A long time ago you stopped raging at the universe for doing this to your daughter, and years before she was born, you stopped believing in a benevolent god, but right now you would like to hurl some curses at a supremely powerful being, to have the satisfaction of getting an answer back. You would take on Satan and ten men, but no one asks you do to that. No one has ever asked you to do that.

They asked you to do this instead, this infinitely harder thing. And you think about that study, and you laugh out loud again, and your daughter asks why you are laughing, and you say, “Sometimes, girlfriend, I can’t believe how badly people miss the point.”

“What does that mean?”

“It means I don’t care that I’ve never seen Paris.”
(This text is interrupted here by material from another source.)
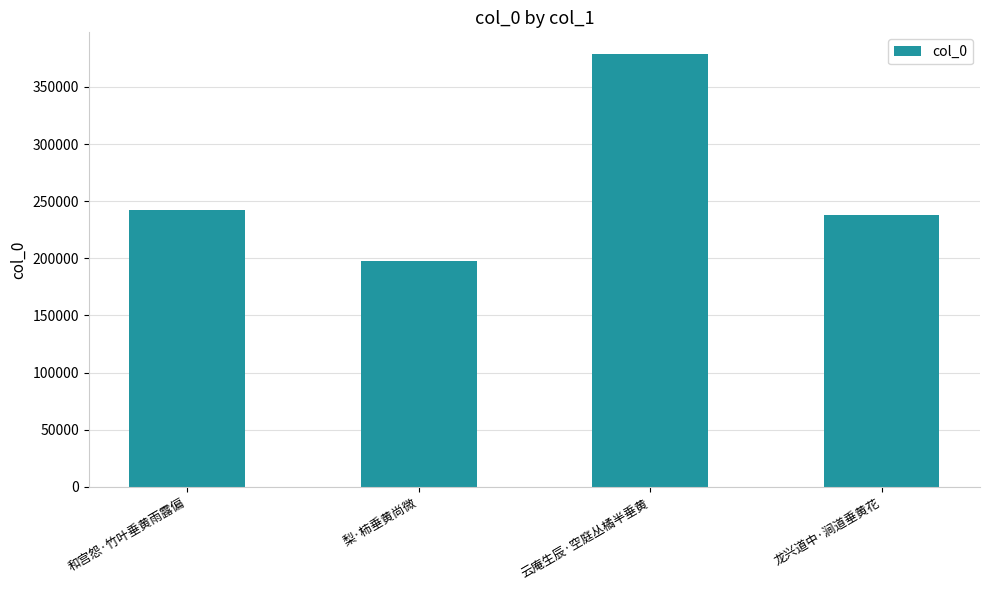

Which has a higher value, 和宫怨·竹叶垂黄雨露偏 or 梨·柿垂黄尚微?

和宫怨·竹叶垂黄雨露偏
She’s accustomed to your moods, so she nods, and she turns on the radio. “It’s your favorite song!” she says. “Isn’t that lucky?”

And you hug her hard, but she’s used to that, too, and she lets you, and even lets you sing along without complaining (“this time only, mom!”), and you are lucky, probably the luckiest woman living, and happier than you have ever been, but not in any way an academic would understand, or even conceive. Your joy is bigger than the universe and contains all the sorrow of a lifetime, and has nothing whatsoever to do with feeling sufficiently rewarded for your work"


4 comments:

Anonymous said...

Your link is broken.

Anonymous said...

this made me cry. several, several times. thanks for sharing :)

Melanie said...

Thanks Anonymous! I fixed the link!

:) Melanie

happy's mommy said...

Thank you for posting this. Wow. I love when people say WAY better everything I feel and think and want to scream...makes my life much easier!

(((((((((hugs))))))))))

Oh...and I think I talked the man into an iPad finally!